(What is needed)
Please output exactly the part of the records below that opens with the line containing "vfov_deg: 58.9" and closes with the line containing "focal_mm: 5.54", both lines included, and nothing else.

Lens and sensor parameters
• • • •

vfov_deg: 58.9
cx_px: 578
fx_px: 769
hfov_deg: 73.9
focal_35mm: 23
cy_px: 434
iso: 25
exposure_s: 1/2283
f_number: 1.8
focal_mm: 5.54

• • • •

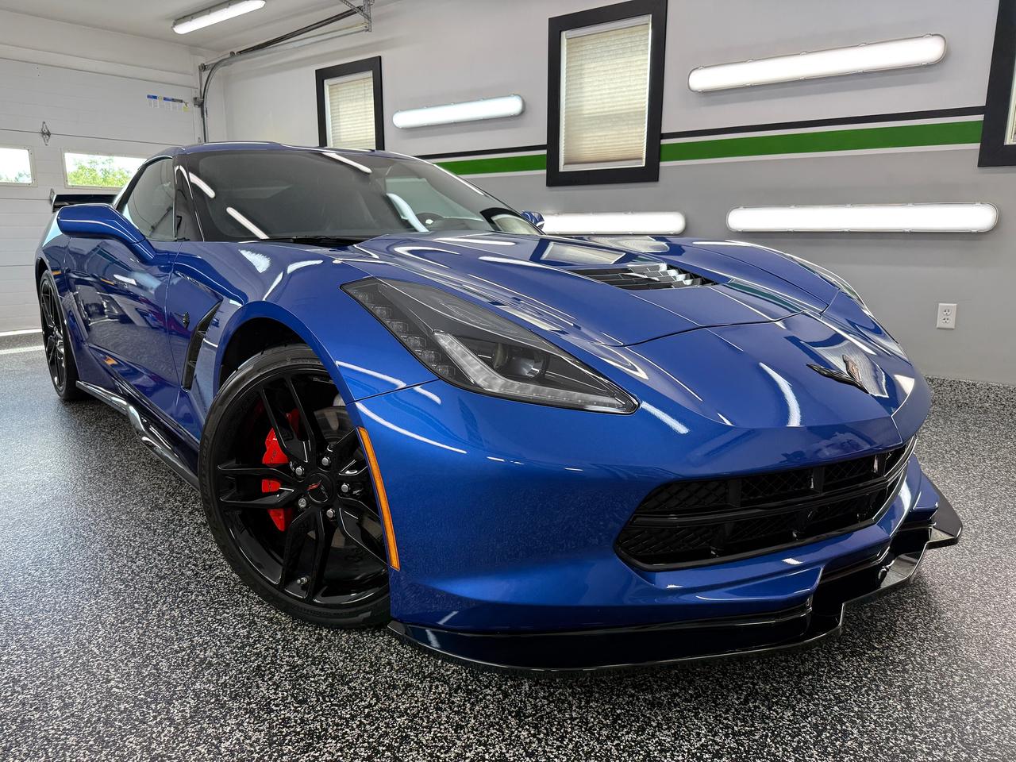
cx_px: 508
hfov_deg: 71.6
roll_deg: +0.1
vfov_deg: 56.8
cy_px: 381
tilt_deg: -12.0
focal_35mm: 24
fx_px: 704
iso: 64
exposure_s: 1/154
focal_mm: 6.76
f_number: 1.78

• • • •

(Answer)
vfov_deg: 58.9
cx_px: 578
fx_px: 769
hfov_deg: 73.9
focal_35mm: 23
cy_px: 434
iso: 25
exposure_s: 1/2283
f_number: 1.8
focal_mm: 5.54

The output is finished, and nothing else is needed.